Tasks for this exercise:
**1.** Answer these questions using the construction outlook text below:
(a) By how much does FMI Corp. project total E&C spending shrank in 2020 compared to 2019?
(b) By what percentage did spending on public safety increase?
(c) What value does the 2021 Dodge Construction Outlook data suggest for construction starts in 2021?
**2.** Does each statement below agree with the construction outlook text? Answer yes or no, quoting the words that decide it.
(a) Residential spending on home improvements rose by up to 10%.
(b) The American Institute of Architects Consensus Construction Forecast expects overall E&C spending to grow in 2021.
(c) Construction starts fell 14% in 2020.

** Supplied text follows **

The engineering and construction market reflected this turbulent year with significant declines in some sectors and notable increases in others. As 2021 brings continued uncertainty to the markets, analysts predict that recovery is on the horizon in 2022.

The base assumptions are good though. FMI Corp.’s 2021 Engineering and Construction Industry Outlook projects that final figures will show total E&C spending shrunk by just 1% in 2020 compared to 2019.

That is not much. However, this number is grossly misleading.

The total spending in some nonresidential sectors sunk as low as 17% in 2020 compared to 2019, while residential construction increased in overall spending up to 8% for single-family units and 10% on home improvements. Public safety and water supply infrastructure also raised the market with increased spending of 13% and 11% respectively.

The effects of the global pandemic are yet to be seen.

It's restrictions and challenges continue to shape the economical environment of the E&C industry moving deeper into 2021. With COVID-19 vaccines on the rise across America and a new administration in Washington, economists are projecting an uneven recovery track with continued slumps in 2021 before a more positive 2022. One interesting indicator of the road ahead is the 2021 Dodge Construction Outlook. Data is suggesting that construction starts, previously plunging 14% to $738 billion in 2020, will gain a more than 4% to $771 billion in 2021, still well below pre-pandemic figures.  Another indicator is found with the American Institute of Architects Consensus Construction Forecast, which compiles data from the nation’s leading AEC market forecasters, also anticipating a 6% decline in overall E&C spending in 2021 before growth returns in 2022.

** End of Supplied text **
** Dataset extract follows **

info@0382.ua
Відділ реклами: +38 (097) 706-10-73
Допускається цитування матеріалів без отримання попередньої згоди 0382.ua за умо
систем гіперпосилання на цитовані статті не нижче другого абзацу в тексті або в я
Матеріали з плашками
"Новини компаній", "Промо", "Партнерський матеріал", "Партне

** End of Dataset extract **
** Dataset extract follows **

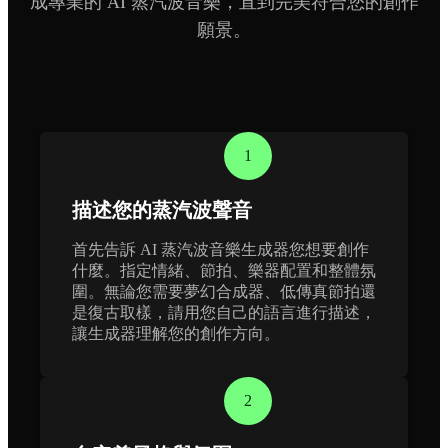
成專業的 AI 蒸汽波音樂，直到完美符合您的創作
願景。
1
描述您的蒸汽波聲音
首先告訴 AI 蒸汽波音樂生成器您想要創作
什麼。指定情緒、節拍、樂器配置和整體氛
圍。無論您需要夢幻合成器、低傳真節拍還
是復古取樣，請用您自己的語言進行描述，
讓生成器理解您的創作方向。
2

** End of Dataset extract **
** Dataset extract follows **

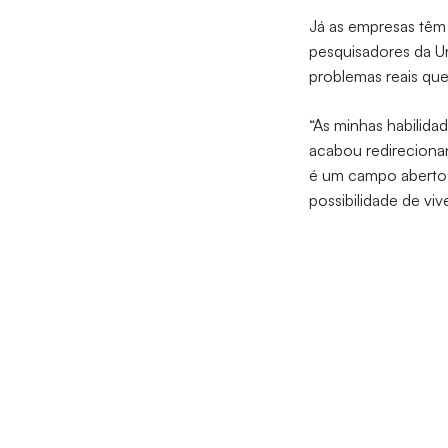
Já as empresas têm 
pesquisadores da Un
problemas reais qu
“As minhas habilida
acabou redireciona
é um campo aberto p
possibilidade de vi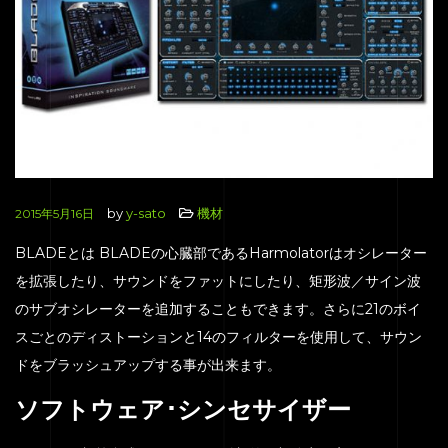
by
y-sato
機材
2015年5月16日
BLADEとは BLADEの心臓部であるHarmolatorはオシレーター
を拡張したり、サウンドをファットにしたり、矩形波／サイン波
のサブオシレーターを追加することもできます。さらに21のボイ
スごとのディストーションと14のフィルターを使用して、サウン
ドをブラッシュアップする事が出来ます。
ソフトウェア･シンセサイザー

** End of Dataset extract **

Responses to the exercise:
**1.**
(a) 1%
(b) 13%
(c) $771 billion

**2.**
(a) Yes: "up to 8% for single-family units and 10% on home improvements"
(b) No: "anticipating a 6% decline in overall E&C spending in 2021 before growth returns in 2022"
(c) Yes: "previously plunging 14% to $738 billion in 2020"